Glioblastoma (GBM) is the most common primary brain tumor in adults, and the most lethal form of glioma, characterized by variable histopathology, aggressiveness and poor clinical outcome and prognosis. GBMs constitute a challenge for oncologists because of their molecular heterogeneity, extensive invasion, and tendency to relapse.

Glioma cells demonstrate a variety of deregulated genomic pathways and extensive interplay with epigenetic alterations. Epigenetic modifications have emerged as essential players in GBM research, with biomarker potential for tumor classification and prognosis and for drug targeting. Histone posttranslational modifications (PTMs) are crucial regulators of chromatin architecture and gene expression, playing a pivotal role in malignant transformation, tumor development and progression.

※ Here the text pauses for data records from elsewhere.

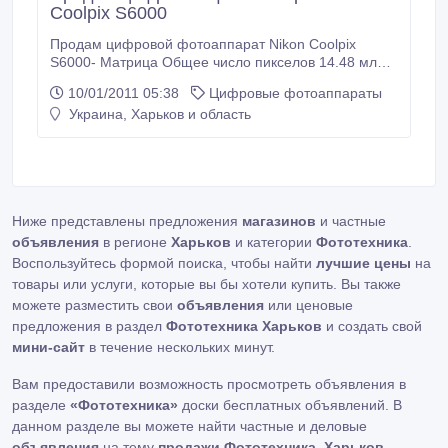
Coolpix S6000
Продам цифровой фотоаппарат Nikon Coolpix
S6000- Матрица Общее число пикселов 14.48 млн
Число эффективных пикселов 14.2 млн Физический
10/01/2011 05:38
Цифровые фотоаппараты
размер 1/2.3" Максимальное разрешение 4320 x
Украина, Харьков и область
3240 Тип матрицы СCD Чувствительность 100 -
3200 ISO, Auto ISO Режимы съемки Макросъёмка
есть Режим серийной съемки есть Таймер есть
Время работы таймера 3, 10 c Формат кадра
(фотосъемка) 4:3, 16:9 Видоискатель и ЖК-экран
Видоискатель отсутствует ЖК-экран 230000
Ниже представлены предложения
магазинов
и частные
пикселов, 2.
объявления
в регионе
Харьков
и категории
Фототехника
.
Воспользуйтесь формой поиска, чтобы найти
лучшие цены
на
товары или услуги, которые вы бы хотели купить. Вы также
можете разместить свои
объявления
или ценовые
предложения в раздел
Фототехника Харьков
и создать свой
мини-сайт
в течение нескольких минут.
Вам предоставили возможность просмотреть объявления в
разделе
«Фототехника»
доски бесплатных объявлений. В
данном разделе вы можете найти частные и деловые
объявления
на тему
продажи Фототехника, Харьков
,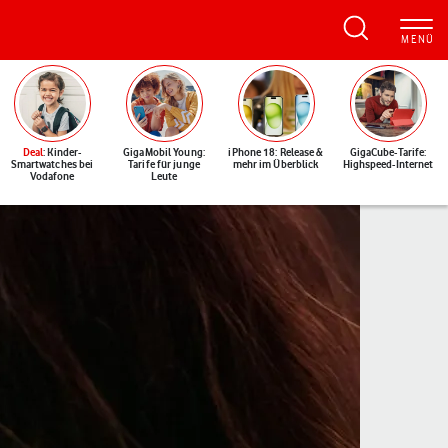
Deal
: Kinder-
GigaMobil Young:
iPhone 18: Release &
GigaCube-Tarife:
Smartwatches bei
Tarife für junge
mehr im Überblick
Highspeed-Internet
Vodafone
Leute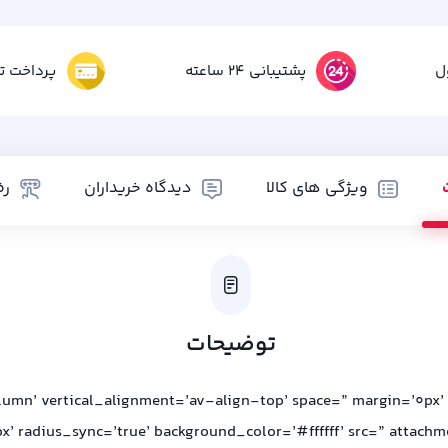
ل
پشتیبانی 24 ساعته
پرداخت تم
ویژگی های کالا
دیدگاه خریداران
رض
توضیحات
lumn’ vertical_alignment=’av-align-top’ space=” margin=’0px’
x’ radius_sync=’true’ background_color=’#ffffff’ src=” attach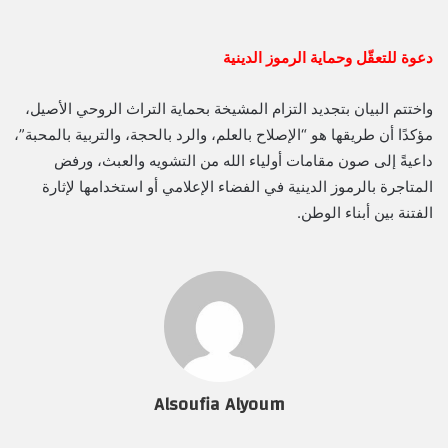
دعوة للتعقّل وحماية الرموز الدينية
واختتم البيان بتجديد التزام المشيخة بحماية التراث الروحي الأصيل،
مؤكدًا أن طريقها هو “الإصلاح بالعلم، والرد بالحجة، والتربية بالمحبة”،
داعيةً إلى صون مقامات أولياء الله من التشويه والعبث، ورفض
المتاجرة بالرموز الدينية في الفضاء الإعلامي أو استخدامها لإثارة
الفتنة بين أبناء الوطن.
Alsoufia Alyoum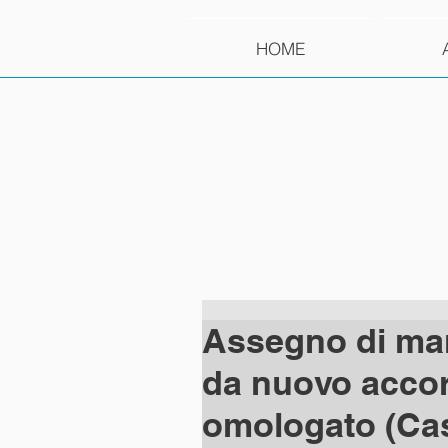
HOME
Assegno di ma
da nuovo acco
omologato (Cass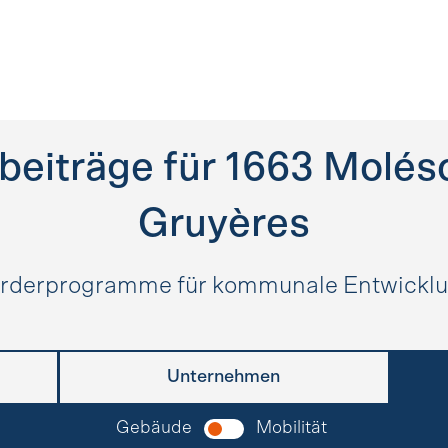
beiträge für
1663
Moléso
Gruyères
rderprogramme für kommunale Entwickl
Unternehmen
Gebäude
Mobilität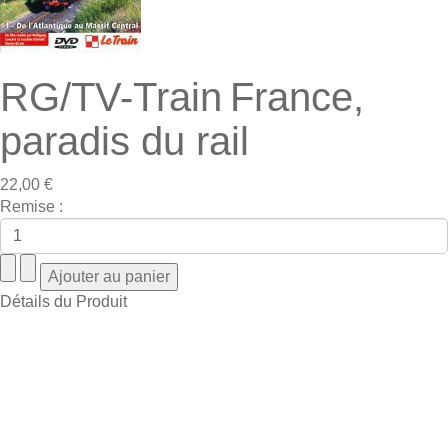
RG/TV-Train France,
paradis du rail
22,00 €
Remise :
Détails du Produit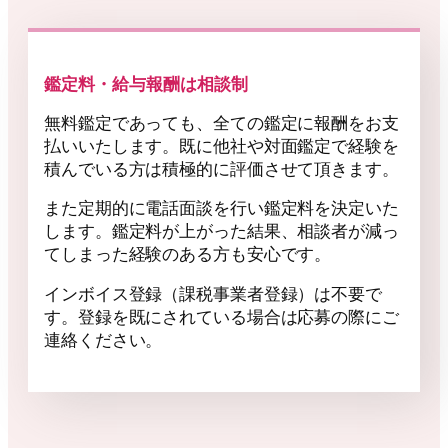
鑑定料・給与報酬は相談制
無料鑑定であっても、全ての鑑定に報酬をお支
払いいたします。既に他社や対面鑑定で経験を
積んでいる方は積極的に評価させて頂きます。
また定期的に電話面談を行い鑑定料を決定いた
します。鑑定料が上がった結果、相談者が減っ
てしまった経験のある方も安心です。
インボイス登録（課税事業者登録）は不要で
す。登録を既にされている場合は応募の際にご
連絡ください。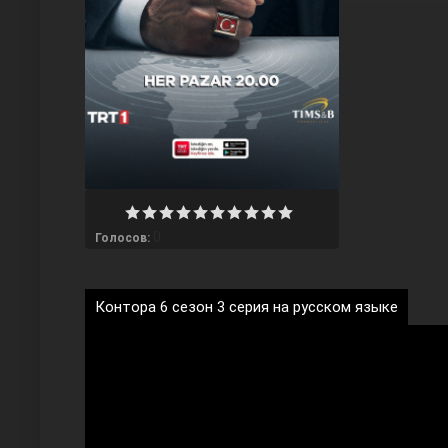
Любовь напрокат
0
Голосов:
Контора 6 сезон 3 серия на русском языке
Воскресший Эртугрул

Alteration in the expression of genes coding for lysine and arginine methyltransferases (G9a, SUV39H1 and SETDB1) and acetyltransferases and deacetylases (KAT6A, SIRT2, SIRT7, HDAC4, 6, 9) contribute to GBM pathogenesis. In addition, proteins of the sumoylation pathway are upregulated in GBM cell lines, including E1 (SAE1), E2 (Ubc9) components, and a SUMO-specific protease (SENP1).

Preclinical and clinical studies are currently in progress targeting epigenetic enzymes in gliomas, including a new generation of histone deacetylase (HDAC), protein arginine methyltransferase (PRMT) and bromodomain (BRD) inhibitors. Herein, we provide an update on recent advances in glioma epigenetic research, focusing on the role of histone modifications and the use of epigenetic therapy as a valid treatment option for glioblastoma.

胶质母细胞瘤 (GBM) 是成人最常见的原发性脑肿瘤，也是最致命的胶质瘤形式，其特点是组织病理学、侵袭性和临床结果和预后差。GBMs 对肿瘤学家构成挑战，因为它们的分子异质性、广泛侵袭和复发倾向。

神经胶质瘤细胞表现出多种失调的基因组途径以及与表观遗传改变的广泛相互作用。表观遗传修饰已成为 GBM 研究的重要参与者，具有用于肿瘤分类和预后以及药物靶向的生物标志物潜力。组蛋白翻译后修饰 (PTM) 是染色质结构和基因表达的关键调节因子，在恶性转化、肿瘤发展和进展中发挥着关键作用。

编码赖氨酸和精氨酸甲基转移酶（G9a、SUV39H1 和 SETDB1）以及乙酰转移酶和脱乙酰酶（KAT6A、SIRT2、SIRT7、HDAC4、6、9）的基因表达的改变有助于 GBM 发病机制。此外，在 GBM 细胞系中，SUMO 化途径的蛋白质上调，包括 E1 (SAE1)、E2 (Ubc9) 成分和 SUMO 特异性蛋白酶 (SENP1)。

目前正在进行针对胶质瘤表观遗传酶的临床前和临床研究，包括新一代组蛋白脱乙酰酶 (HDAC)、蛋白质精氨酸甲基转移酶 (PRMT) 和溴结构域 (BRD) 抑制剂。在此，我们提供了关于胶质瘤表观遗传学研究的最新进展，重点关注组蛋白修饰的作用以及表观遗传疗法作为胶质母细胞瘤的有效治疗选择的应用。